▸ **TEXT EXCERPT**
--------------------------------------------------
Will win: Interstellar
Dawn of the Planet of the Apes poses a serious threat with its motion-performance magic, but the rest of the contenders—all superhero movies—are totally interchangeable.

Should win: Interstellar
Christopher Nolan’s space odyssey may have had its problems, but convincingly launching viewers through wormholes wasn’t one of them.

Should have been nominated: Bird People
Creating a believable sparrow may not be the sexiest use of special effects, but imbuing that bird with a full range of human emotion (and resting an entire movie on it) is mighty impressive stuff.

Best Picture

Will win: Birdman
There’s real euphoria in seeing Michael Keaton soar again, and Birdman’s narrative about rebirth resonates deeply with Hollywood. Voters won’t have a problem getting behind a movie expressly about artistic integrity (alien as that may be).
--------------------------------------------------
▸ **Spatial grounding data**
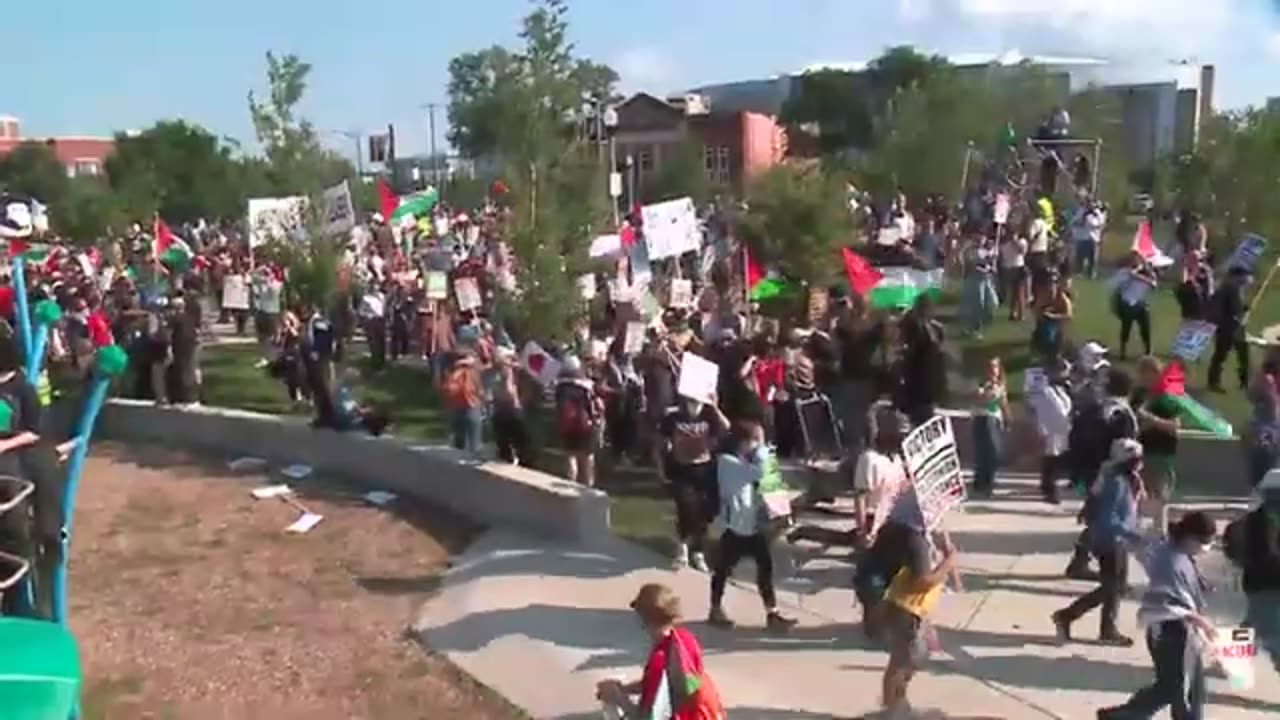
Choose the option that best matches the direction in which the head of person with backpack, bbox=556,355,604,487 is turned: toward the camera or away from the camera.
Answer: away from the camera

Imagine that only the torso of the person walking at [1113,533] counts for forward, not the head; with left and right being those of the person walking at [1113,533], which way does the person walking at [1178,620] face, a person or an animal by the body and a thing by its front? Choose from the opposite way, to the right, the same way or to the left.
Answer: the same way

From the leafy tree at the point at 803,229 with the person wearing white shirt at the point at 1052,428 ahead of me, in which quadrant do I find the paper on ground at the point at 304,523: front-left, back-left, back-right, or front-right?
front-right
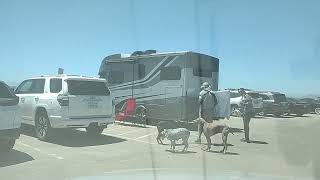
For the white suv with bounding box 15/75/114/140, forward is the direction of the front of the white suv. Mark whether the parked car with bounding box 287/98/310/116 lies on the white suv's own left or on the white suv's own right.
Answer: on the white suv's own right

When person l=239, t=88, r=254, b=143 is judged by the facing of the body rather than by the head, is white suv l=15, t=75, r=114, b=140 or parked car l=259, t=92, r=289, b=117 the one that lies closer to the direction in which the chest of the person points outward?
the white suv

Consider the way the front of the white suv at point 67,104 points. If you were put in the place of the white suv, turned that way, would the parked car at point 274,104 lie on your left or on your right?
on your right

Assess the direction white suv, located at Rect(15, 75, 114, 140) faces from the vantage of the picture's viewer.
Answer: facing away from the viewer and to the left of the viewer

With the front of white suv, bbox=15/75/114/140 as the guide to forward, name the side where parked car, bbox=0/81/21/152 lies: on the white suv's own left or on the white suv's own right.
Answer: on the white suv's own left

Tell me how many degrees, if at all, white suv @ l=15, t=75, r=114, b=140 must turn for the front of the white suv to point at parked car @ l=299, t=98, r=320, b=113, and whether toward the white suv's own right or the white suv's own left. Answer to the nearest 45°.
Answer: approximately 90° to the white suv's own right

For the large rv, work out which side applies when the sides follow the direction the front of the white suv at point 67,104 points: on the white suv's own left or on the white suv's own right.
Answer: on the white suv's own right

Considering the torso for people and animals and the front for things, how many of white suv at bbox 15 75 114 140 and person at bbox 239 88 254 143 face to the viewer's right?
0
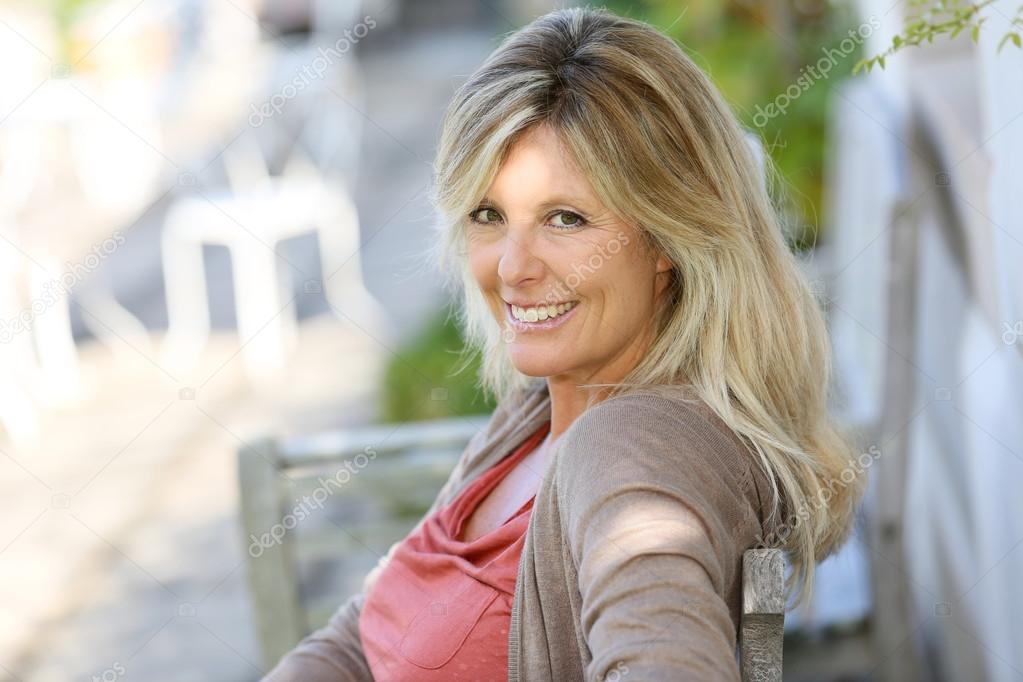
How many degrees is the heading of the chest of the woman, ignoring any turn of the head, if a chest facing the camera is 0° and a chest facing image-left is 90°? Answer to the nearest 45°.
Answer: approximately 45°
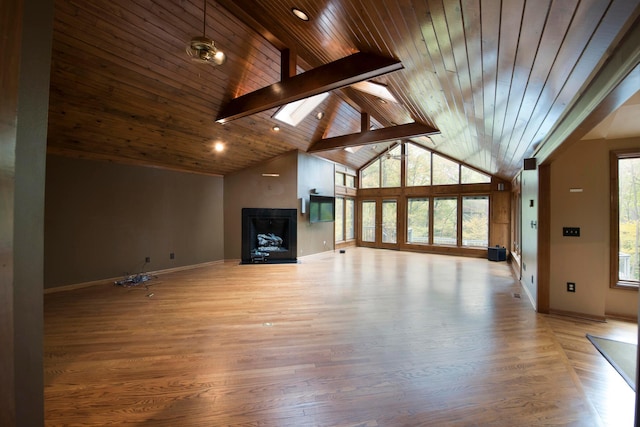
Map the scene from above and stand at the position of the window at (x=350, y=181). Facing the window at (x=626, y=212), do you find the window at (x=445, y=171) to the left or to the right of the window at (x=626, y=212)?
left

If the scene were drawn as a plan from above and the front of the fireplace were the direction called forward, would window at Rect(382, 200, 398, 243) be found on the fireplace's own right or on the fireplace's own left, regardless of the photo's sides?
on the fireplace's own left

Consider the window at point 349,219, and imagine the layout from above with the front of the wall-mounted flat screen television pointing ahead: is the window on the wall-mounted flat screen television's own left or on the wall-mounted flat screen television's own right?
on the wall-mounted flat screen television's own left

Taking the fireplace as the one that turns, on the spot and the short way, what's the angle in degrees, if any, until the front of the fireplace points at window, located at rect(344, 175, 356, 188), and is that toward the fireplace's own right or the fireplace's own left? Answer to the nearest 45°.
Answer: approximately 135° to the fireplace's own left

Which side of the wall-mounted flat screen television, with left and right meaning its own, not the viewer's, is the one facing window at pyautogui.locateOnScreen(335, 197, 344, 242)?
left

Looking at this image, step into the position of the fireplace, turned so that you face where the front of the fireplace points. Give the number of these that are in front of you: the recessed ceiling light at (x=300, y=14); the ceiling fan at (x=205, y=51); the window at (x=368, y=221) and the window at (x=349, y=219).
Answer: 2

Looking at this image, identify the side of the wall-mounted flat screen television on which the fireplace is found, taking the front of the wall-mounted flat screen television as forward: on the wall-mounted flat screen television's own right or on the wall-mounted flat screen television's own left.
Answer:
--------------------------------------------------
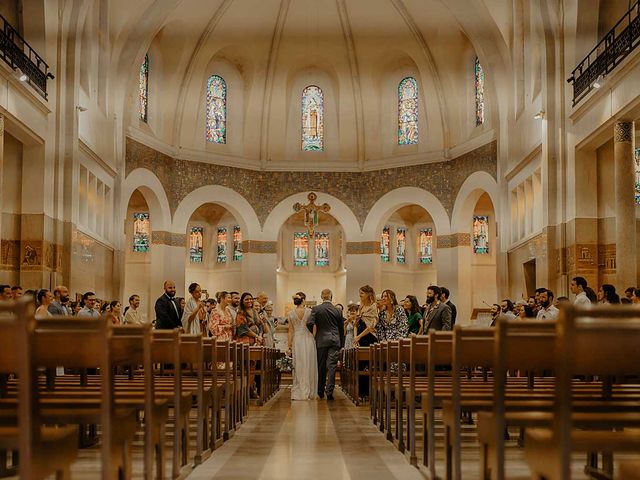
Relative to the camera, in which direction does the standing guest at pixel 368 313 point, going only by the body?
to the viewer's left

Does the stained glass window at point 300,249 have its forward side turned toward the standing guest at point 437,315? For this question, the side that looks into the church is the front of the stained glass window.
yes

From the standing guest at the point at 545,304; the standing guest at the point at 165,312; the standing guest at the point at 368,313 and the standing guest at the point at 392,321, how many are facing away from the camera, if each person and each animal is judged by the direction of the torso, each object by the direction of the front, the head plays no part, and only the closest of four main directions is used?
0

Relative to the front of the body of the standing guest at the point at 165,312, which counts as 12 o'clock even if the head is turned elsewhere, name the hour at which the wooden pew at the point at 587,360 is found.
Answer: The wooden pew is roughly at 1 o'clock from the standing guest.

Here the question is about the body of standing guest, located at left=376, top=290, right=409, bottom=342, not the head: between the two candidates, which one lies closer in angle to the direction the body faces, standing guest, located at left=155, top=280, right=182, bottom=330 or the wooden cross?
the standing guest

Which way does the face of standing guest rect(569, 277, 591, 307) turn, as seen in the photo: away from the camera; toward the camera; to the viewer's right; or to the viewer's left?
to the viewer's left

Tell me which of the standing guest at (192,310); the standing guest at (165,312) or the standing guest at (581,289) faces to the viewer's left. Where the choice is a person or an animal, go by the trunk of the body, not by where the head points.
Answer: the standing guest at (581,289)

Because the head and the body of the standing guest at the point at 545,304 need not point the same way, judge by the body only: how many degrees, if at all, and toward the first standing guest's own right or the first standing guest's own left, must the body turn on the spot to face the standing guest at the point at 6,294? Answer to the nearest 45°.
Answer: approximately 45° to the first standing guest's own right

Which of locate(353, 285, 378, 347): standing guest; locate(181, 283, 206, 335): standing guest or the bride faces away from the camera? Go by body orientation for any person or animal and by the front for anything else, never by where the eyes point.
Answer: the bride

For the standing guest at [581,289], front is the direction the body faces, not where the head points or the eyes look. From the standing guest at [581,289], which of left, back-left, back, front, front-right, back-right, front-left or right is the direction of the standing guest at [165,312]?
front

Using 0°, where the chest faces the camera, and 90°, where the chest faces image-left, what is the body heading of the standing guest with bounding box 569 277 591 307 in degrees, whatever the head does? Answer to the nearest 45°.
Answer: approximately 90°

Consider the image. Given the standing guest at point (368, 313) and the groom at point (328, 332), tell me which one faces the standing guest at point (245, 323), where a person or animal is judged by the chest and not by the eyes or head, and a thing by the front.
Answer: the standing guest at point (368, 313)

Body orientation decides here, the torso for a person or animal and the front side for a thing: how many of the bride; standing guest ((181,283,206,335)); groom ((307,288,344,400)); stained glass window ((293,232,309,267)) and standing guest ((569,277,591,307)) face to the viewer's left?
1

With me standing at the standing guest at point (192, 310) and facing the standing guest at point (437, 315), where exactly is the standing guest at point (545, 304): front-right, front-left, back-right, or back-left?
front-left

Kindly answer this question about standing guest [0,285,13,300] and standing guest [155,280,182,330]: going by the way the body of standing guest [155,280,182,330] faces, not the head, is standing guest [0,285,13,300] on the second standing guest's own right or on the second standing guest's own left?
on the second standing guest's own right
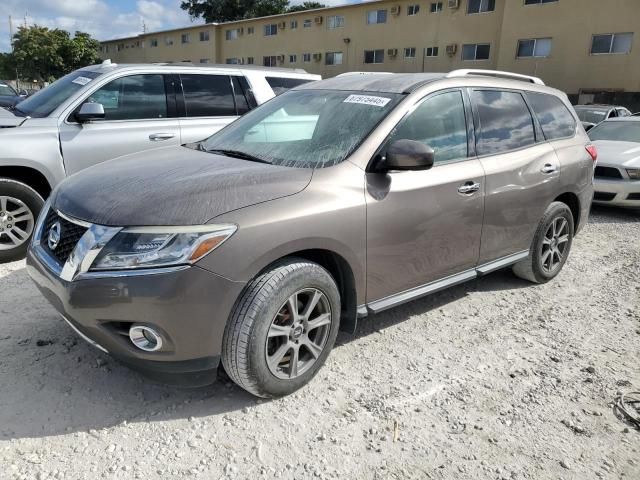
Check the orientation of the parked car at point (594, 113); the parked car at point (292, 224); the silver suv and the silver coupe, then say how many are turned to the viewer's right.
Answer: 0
--------------------------------------------------
▸ **QUESTIONS**
(1) In the Oscar predictions excerpt, which film is listed under "Should have been nominated"?
(2) Return the part of the Oscar predictions excerpt starting with "Should have been" and going on through "mighty impressive stuff.".
Rely only on the Oscar predictions excerpt and not on the rows.

▸ **COMPLETED EXERCISE**
(1) Bird People

(2)
Should have been nominated: Bird People
Creating a believable sparrow may not be the sexiest use of special effects, but imbuing that bird with a full range of human emotion (and resting an entire movie on it) is mighty impressive stuff.